BEGIN Supplied entries
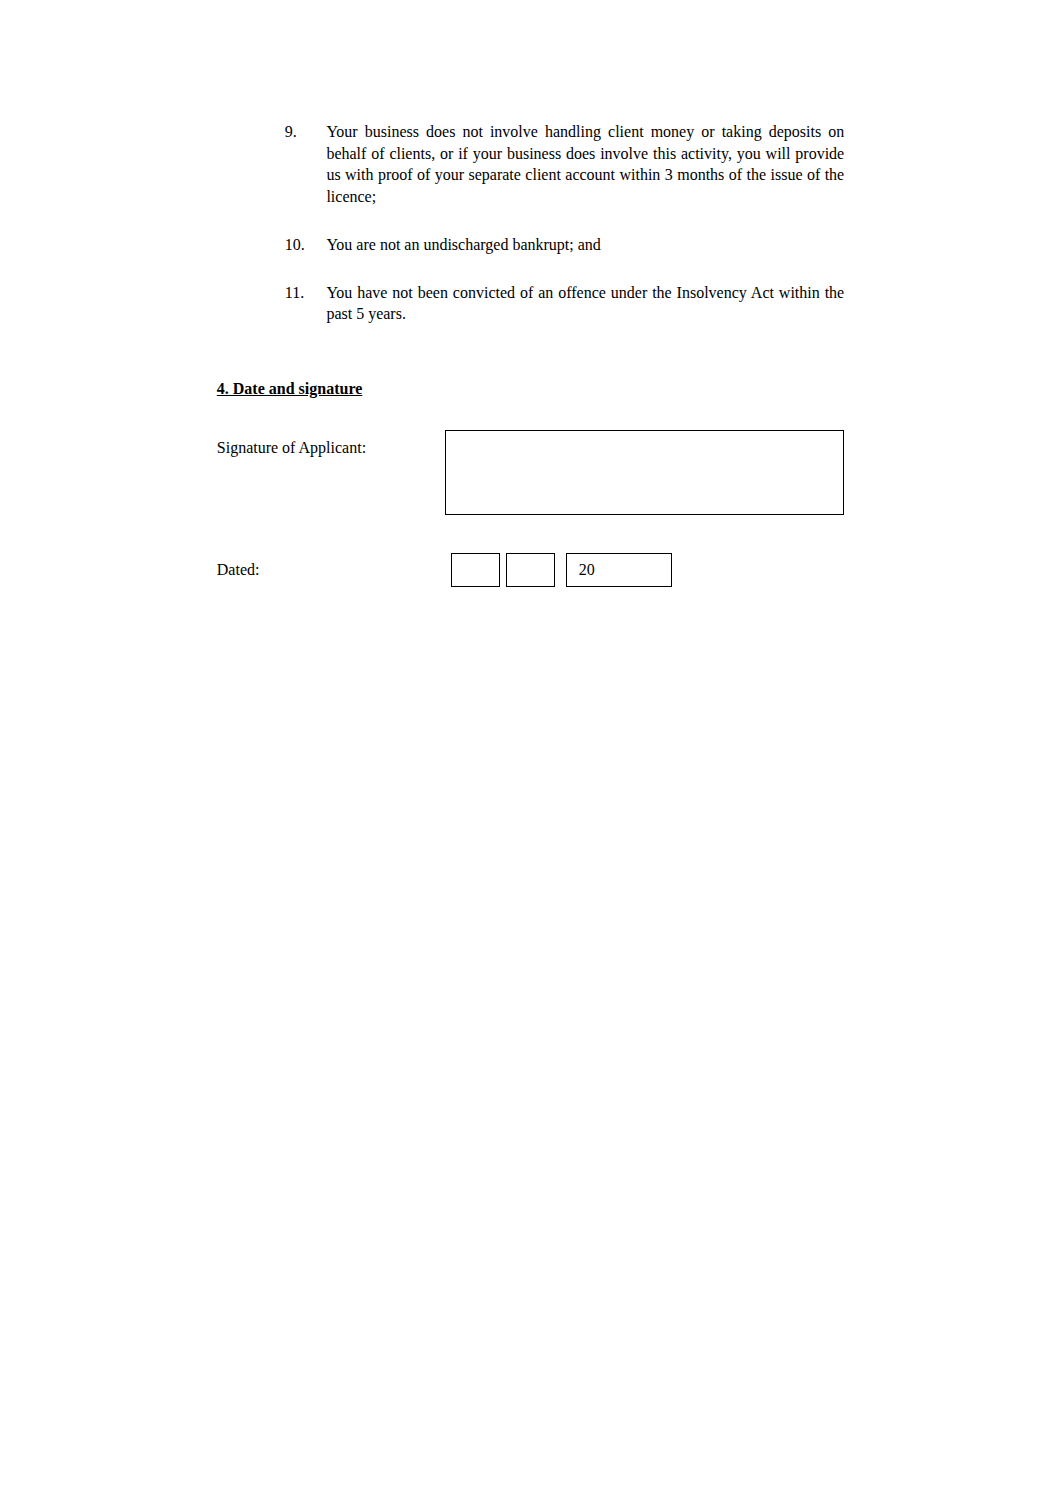9. Your business does not involve handling client money or taking deposits on behalf of clients, or if your business does involve this activity, you will provide us with proof of your separate client account within 3 months of the issue of the licence;
10. You are not an undischarged bankrupt; and
11. You have not been convicted of an offence under the Insolvency Act within the past 5 years.
4. Date and signature
Signature of Applicant:
Dated:
20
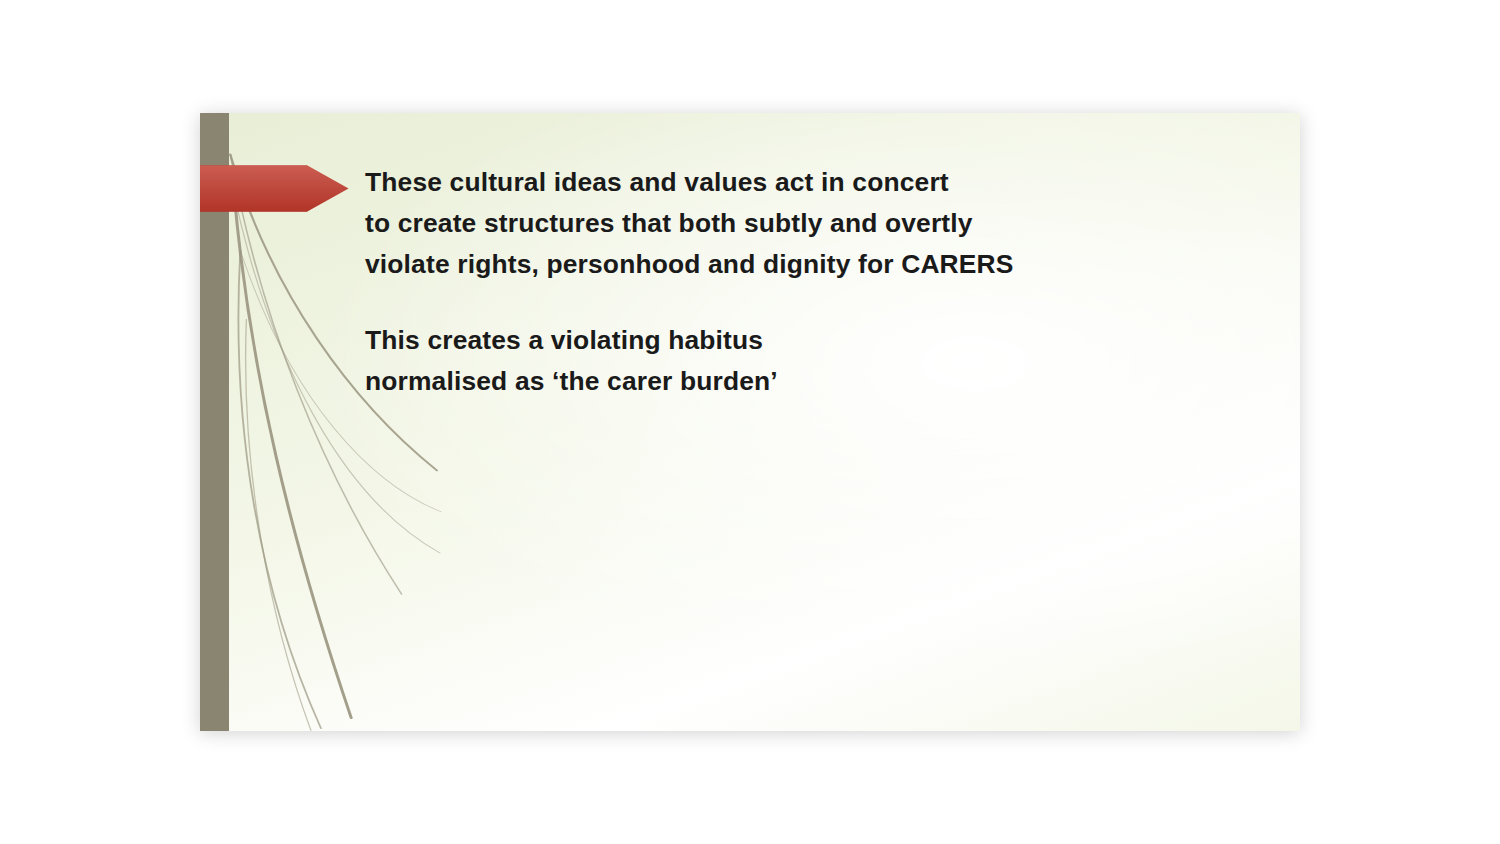These cultural ideas and values act in concert
to create structures that both subtly and overtly
violate rights, personhood and dignity for CARERS
This creates a violating habitus
normalised as ‘the carer burden’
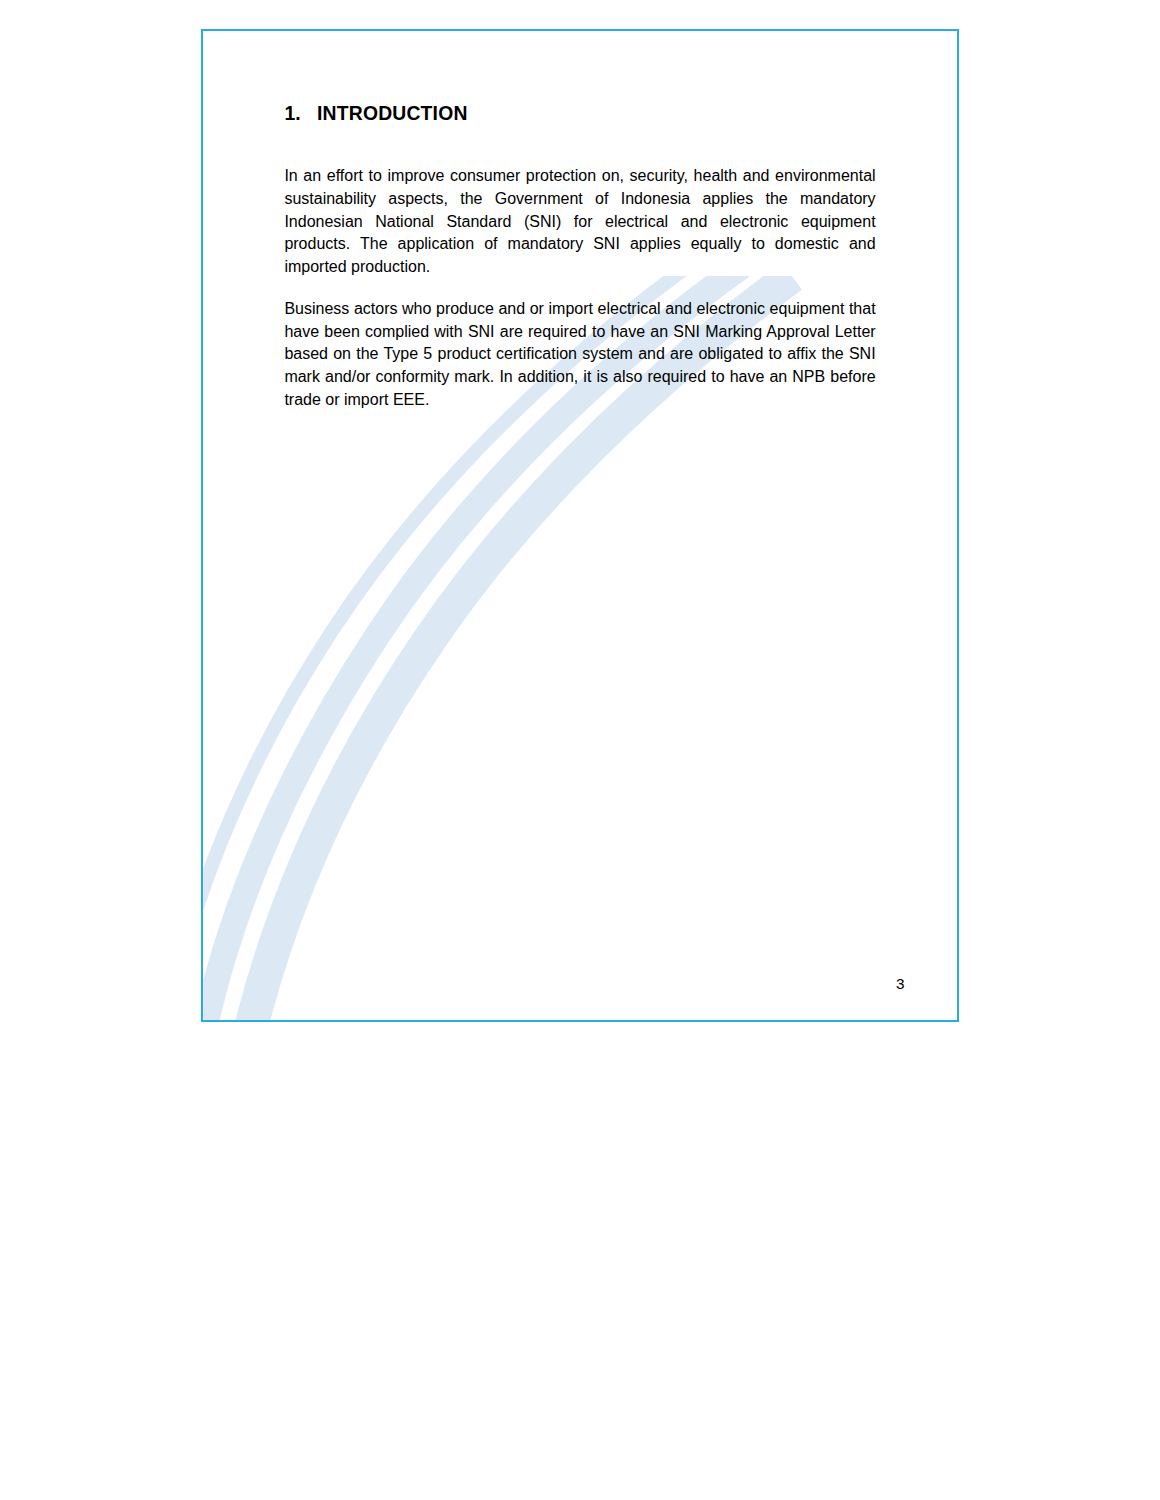1. INTRODUCTION
In an effort to improve consumer protection on, security, health and environmental sustainability aspects, the Government of Indonesia applies the mandatory Indonesian National Standard (SNI) for electrical and electronic equipment products. The application of mandatory SNI applies equally to domestic and imported production.
Business actors who produce and or import electrical and electronic equipment that have been complied with SNI are required to have an SNI Marking Approval Letter based on the Type 5 product certification system and are obligated to affix the SNI mark and/or conformity mark. In addition, it is also required to have an NPB before trade or import EEE.
3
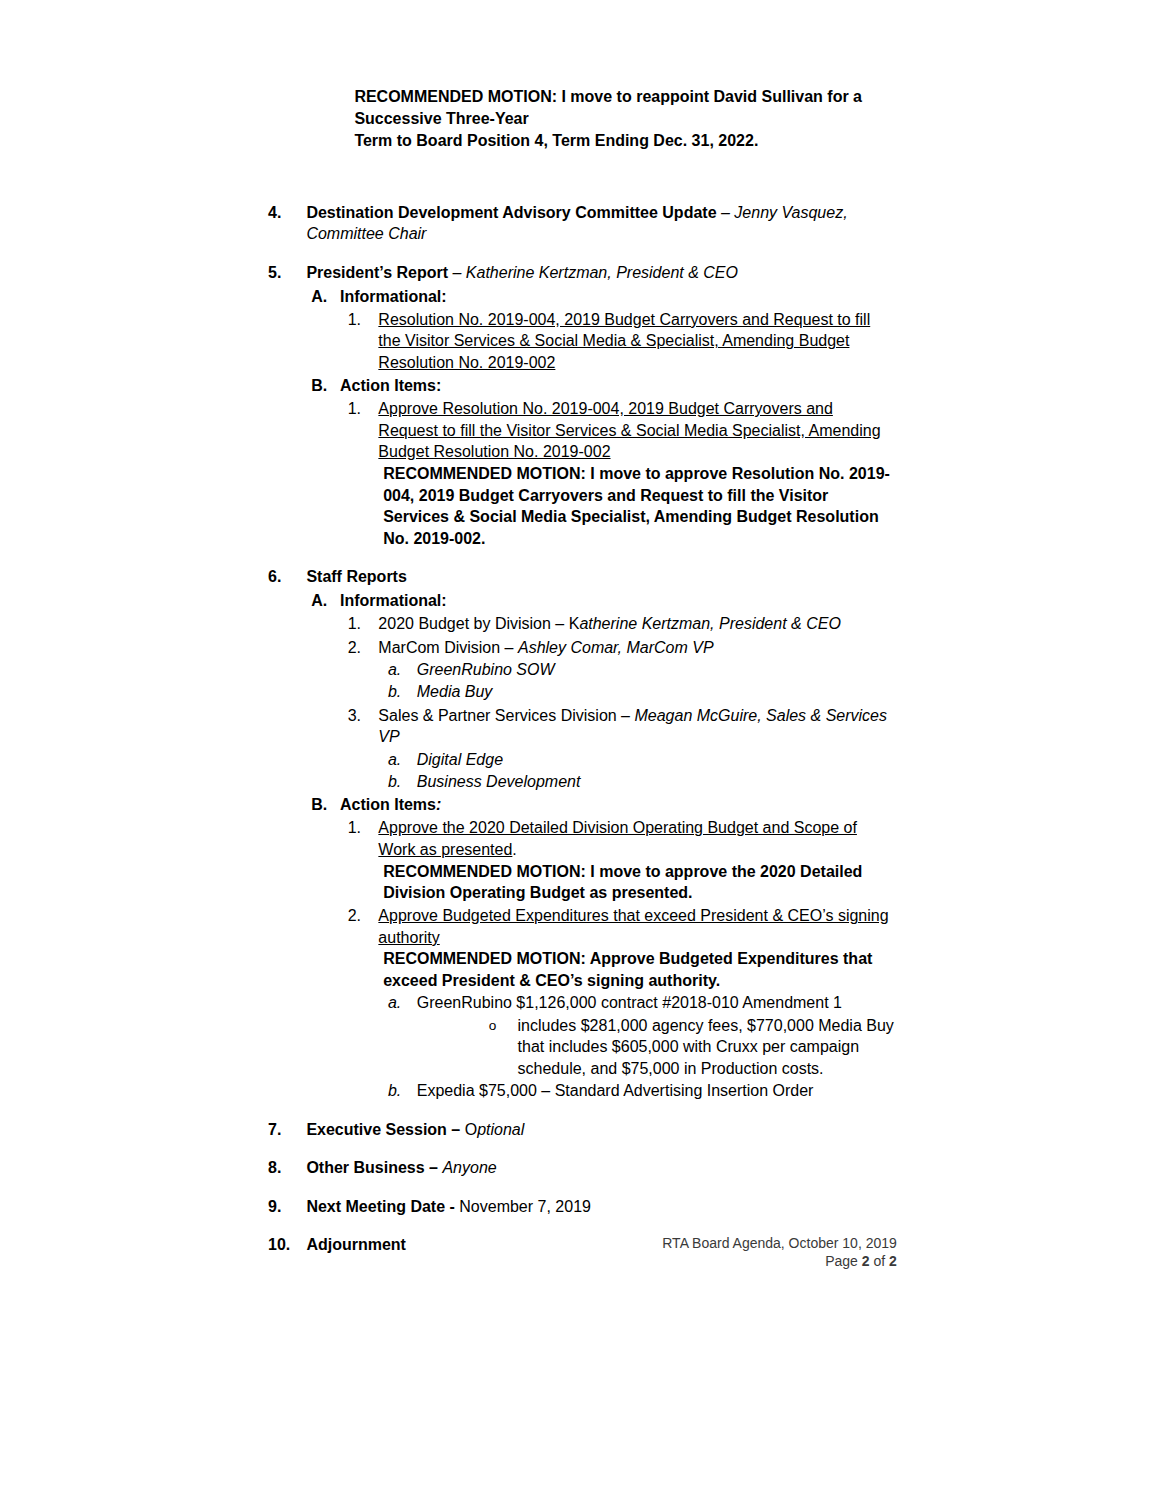RECOMMENDED MOTION: I move to reappoint David Sullivan for a Successive Three-Year
Term to Board Position 4, Term Ending Dec. 31, 2022.
Destination Development Advisory Committee Update – Jenny Vasquez, Committee Chair
President’s Report – Katherine Kertzman, President & CEO
Informational:
Resolution No. 2019-004, 2019 Budget Carryovers and Request to fill the Visitor Services & Social Media & Specialist, Amending Budget Resolution No. 2019-002
Action Items:
Approve Resolution No. 2019-004, 2019 Budget Carryovers and Request to fill the Visitor Services & Social Media Specialist, Amending Budget Resolution No. 2019-002
RECOMMENDED MOTION: I move to approve Resolution No. 2019-004, 2019 Budget Carryovers and Request to fill the Visitor Services & Social Media Specialist, Amending Budget Resolution No. 2019-002.
Staff Reports
Informational:
2020 Budget by Division – Katherine Kertzman, President & CEO
MarCom Division – Ashley Comar, MarCom VP
GreenRubino SOW
Media Buy
Sales & Partner Services Division – Meagan McGuire, Sales & Services VP
Digital Edge
Business Development
Action Items:
Approve the 2020 Detailed Division Operating Budget and Scope of Work as presented.
RECOMMENDED MOTION: I move to approve the 2020 Detailed Division Operating Budget as presented.
Approve Budgeted Expenditures that exceed President & CEO’s signing authority
RECOMMENDED MOTION: Approve Budgeted Expenditures that exceed President & CEO’s signing authority.
GreenRubino $1,126,000 contract #2018-010 Amendment 1
includes $281,000 agency fees, $770,000 Media Buy that includes $605,000 with Cruxx per campaign schedule, and $75,000 in Production costs.
Expedia $75,000 – Standard Advertising Insertion Order
Executive Session – Optional
Other Business – Anyone
Next Meeting Date - November 7, 2019
Adjournment
RTA Board Agenda, October 10, 2019
Page 2 of 2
END Supplied entries
* **What this task involves**:
The entries are to be transcribed in full. Their pictures are not.

* **Your solution**:
9. Your business does not involve handling client money or taking deposits on behalf of clients, or if your business does involve this activity, you will provide us with proof of your separate client account within 3 months of the issue of the licence;
10. You are not an undischarged bankrupt; and
11. You have not been convicted of an offence under the Insolvency Act within the past 5 years.
4. Date and signature
Signature of Applicant:
Dated:
20
These cultural ideas and values act in concert
to create structures that both subtly and overtly
violate rights, personhood and dignity for CARERS
This creates a violating habitus
normalised as ‘the carer burden’
1. INTRODUCTION
In an effort to improve consumer protection on, security, health and environmental sustainability aspects, the Government of Indonesia applies the mandatory Indonesian National Standard (SNI) for electrical and electronic equipment products. The application of mandatory SNI applies equally to domestic and imported production.
Business actors who produce and or import electrical and electronic equipment that have been complied with SNI are required to have an SNI Marking Approval Letter based on the Type 5 product certification system and are obligated to affix the SNI mark and/or conformity mark. In addition, it is also required to have an NPB before trade or import EEE.
3
RECOMMENDED MOTION: I move to reappoint David Sullivan for a Successive Three-Year
Term to Board Position 4, Term Ending Dec. 31, 2022.
Destination Development Advisory Committee Update – Jenny Vasquez, Committee Chair
President’s Report – Katherine Kertzman, President & CEO
Informational:
Resolution No. 2019-004, 2019 Budget Carryovers and Request to fill the Visitor Services & Social Media & Specialist, Amending Budget Resolution No. 2019-002
Action Items:
Approve Resolution No. 2019-004, 2019 Budget Carryovers and Request to fill the Visitor Services & Social Media Specialist, Amending Budget Resolution No. 2019-002
RECOMMENDED MOTION: I move to approve Resolution No. 2019-004, 2019 Budget Carryovers and Request to fill the Visitor Services & Social Media Specialist, Amending Budget Resolution No. 2019-002.
Staff Reports
Informational:
2020 Budget by Division – Katherine Kertzman, President & CEO
MarCom Division – Ashley Comar, MarCom VP
GreenRubino SOW
Media Buy
Sales & Partner Services Division – Meagan McGuire, Sales & Services VP
Digital Edge
Business Development
Action Items:
Approve the 2020 Detailed Division Operating Budget and Scope of Work as presented.
RECOMMENDED MOTION: I move to approve the 2020 Detailed Division Operating Budget as presented.
Approve Budgeted Expenditures that exceed President & CEO’s signing authority
RECOMMENDED MOTION: Approve Budgeted Expenditures that exceed President & CEO’s signing authority.
GreenRubino $1,126,000 contract #2018-010 Amendment 1
includes $281,000 agency fees, $770,000 Media Buy that includes $605,000 with Cruxx per campaign schedule, and $75,000 in Production costs.
Expedia $75,000 – Standard Advertising Insertion Order
Executive Session – Optional
Other Business – Anyone
Next Meeting Date - November 7, 2019
Adjournment
RTA Board Agenda, October 10, 2019
Page 2 of 2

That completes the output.